An exact copy of the listing below is required.

Start of DATA FOR REVIEW

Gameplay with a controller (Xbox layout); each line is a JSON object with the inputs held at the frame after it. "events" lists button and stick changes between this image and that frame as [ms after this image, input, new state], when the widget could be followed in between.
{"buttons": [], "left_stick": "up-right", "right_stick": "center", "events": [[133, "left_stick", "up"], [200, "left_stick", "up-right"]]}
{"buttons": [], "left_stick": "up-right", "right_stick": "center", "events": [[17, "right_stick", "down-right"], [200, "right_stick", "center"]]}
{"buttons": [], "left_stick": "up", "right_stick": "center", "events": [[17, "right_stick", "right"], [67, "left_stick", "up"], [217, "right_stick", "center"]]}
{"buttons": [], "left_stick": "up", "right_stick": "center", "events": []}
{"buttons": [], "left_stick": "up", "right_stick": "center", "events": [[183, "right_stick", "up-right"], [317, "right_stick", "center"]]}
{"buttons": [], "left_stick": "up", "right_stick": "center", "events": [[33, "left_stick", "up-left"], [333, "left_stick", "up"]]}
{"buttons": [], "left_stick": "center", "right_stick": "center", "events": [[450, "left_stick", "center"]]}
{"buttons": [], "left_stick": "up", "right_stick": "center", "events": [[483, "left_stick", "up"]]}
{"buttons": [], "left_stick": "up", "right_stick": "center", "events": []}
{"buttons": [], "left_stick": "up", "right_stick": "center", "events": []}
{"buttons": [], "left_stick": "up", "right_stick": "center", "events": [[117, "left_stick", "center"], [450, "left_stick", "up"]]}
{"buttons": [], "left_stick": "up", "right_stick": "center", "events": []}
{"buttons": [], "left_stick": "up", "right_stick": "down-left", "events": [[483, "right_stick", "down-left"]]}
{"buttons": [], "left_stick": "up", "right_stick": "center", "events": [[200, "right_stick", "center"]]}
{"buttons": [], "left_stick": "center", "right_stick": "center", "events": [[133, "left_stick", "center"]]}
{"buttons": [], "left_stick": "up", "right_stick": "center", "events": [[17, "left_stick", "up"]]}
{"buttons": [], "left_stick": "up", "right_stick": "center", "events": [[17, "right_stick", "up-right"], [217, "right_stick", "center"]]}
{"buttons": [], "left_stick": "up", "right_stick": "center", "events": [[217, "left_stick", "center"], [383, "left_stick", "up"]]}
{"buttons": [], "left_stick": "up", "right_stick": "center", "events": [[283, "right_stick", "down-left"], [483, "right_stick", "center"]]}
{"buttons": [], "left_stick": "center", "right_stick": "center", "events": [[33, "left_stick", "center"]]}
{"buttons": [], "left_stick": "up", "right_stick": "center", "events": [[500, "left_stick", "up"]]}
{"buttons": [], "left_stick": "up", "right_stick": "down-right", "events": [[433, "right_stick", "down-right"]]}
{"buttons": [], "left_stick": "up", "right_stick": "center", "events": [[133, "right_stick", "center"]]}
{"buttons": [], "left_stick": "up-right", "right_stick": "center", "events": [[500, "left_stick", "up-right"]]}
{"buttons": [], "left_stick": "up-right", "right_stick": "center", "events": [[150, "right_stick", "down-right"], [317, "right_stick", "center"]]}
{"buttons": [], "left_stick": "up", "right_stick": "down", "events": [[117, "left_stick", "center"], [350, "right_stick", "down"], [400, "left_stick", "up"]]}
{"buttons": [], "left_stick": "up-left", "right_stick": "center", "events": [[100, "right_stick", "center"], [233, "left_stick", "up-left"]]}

End of DATA FOR REVIEW

## [EXERCISE SOLUTION]
Gameplay with a controller (Xbox layout); each line is a JSON object with the inputs held at the frame after it. "events" lists button and stick changes between this image and that frame as [ms after this image, input, new state], when the widget could be followed in between.
{"buttons": [], "left_stick": "up-right", "right_stick": "center", "events": [[133, "left_stick", "up"], [200, "left_stick", "up-right"]]}
{"buttons": [], "left_stick": "up-right", "right_stick": "center", "events": [[17, "right_stick", "down-right"], [200, "right_stick", "center"]]}
{"buttons": [], "left_stick": "up", "right_stick": "center", "events": [[17, "right_stick", "right"], [67, "left_stick", "up"], [217, "right_stick", "center"]]}
{"buttons": [], "left_stick": "up", "right_stick": "center", "events": []}
{"buttons": [], "left_stick": "up", "right_stick": "center", "events": [[183, "right_stick", "up-right"], [317, "right_stick", "center"]]}
{"buttons": [], "left_stick": "up", "right_stick": "center", "events": [[33, "left_stick", "up-left"], [333, "left_stick", "up"]]}
{"buttons": [], "left_stick": "center", "right_stick": "center", "events": [[450, "left_stick", "center"]]}
{"buttons": [], "left_stick": "up", "right_stick": "center", "events": [[483, "left_stick", "up"]]}
{"buttons": [], "left_stick": "up", "right_stick": "center", "events": []}
{"buttons": [], "left_stick": "up", "right_stick": "center", "events": []}
{"buttons": [], "left_stick": "up", "right_stick": "center", "events": [[117, "left_stick", "center"], [450, "left_stick", "up"]]}
{"buttons": [], "left_stick": "up", "right_stick": "center", "events": []}
{"buttons": [], "left_stick": "up", "right_stick": "down-left", "events": [[483, "right_stick", "down-left"]]}
{"buttons": [], "left_stick": "up", "right_stick": "center", "events": [[200, "right_stick", "center"]]}
{"buttons": [], "left_stick": "center", "right_stick": "center", "events": [[133, "left_stick", "center"]]}
{"buttons": [], "left_stick": "up", "right_stick": "center", "events": [[17, "left_stick", "up"]]}
{"buttons": [], "left_stick": "up", "right_stick": "center", "events": [[17, "right_stick", "up-right"], [217, "right_stick", "center"]]}
{"buttons": [], "left_stick": "up", "right_stick": "center", "events": [[217, "left_stick", "center"], [383, "left_stick", "up"]]}
{"buttons": [], "left_stick": "up", "right_stick": "center", "events": [[283, "right_stick", "down-left"], [483, "right_stick", "center"]]}
{"buttons": [], "left_stick": "center", "right_stick": "center", "events": [[33, "left_stick", "center"]]}
{"buttons": [], "left_stick": "up", "right_stick": "center", "events": [[500, "left_stick", "up"]]}
{"buttons": [], "left_stick": "up", "right_stick": "down-right", "events": [[433, "right_stick", "down-right"]]}
{"buttons": [], "left_stick": "up", "right_stick": "center", "events": [[133, "right_stick", "center"]]}
{"buttons": [], "left_stick": "up-right", "right_stick": "center", "events": [[500, "left_stick", "up-right"]]}
{"buttons": [], "left_stick": "up-right", "right_stick": "center", "events": [[150, "right_stick", "down-right"], [317, "right_stick", "center"]]}
{"buttons": [], "left_stick": "up", "right_stick": "down", "events": [[117, "left_stick", "center"], [350, "right_stick", "down"], [400, "left_stick", "up"]]}
{"buttons": [], "left_stick": "up-left", "right_stick": "center", "events": [[100, "right_stick", "center"], [233, "left_stick", "up-left"]]}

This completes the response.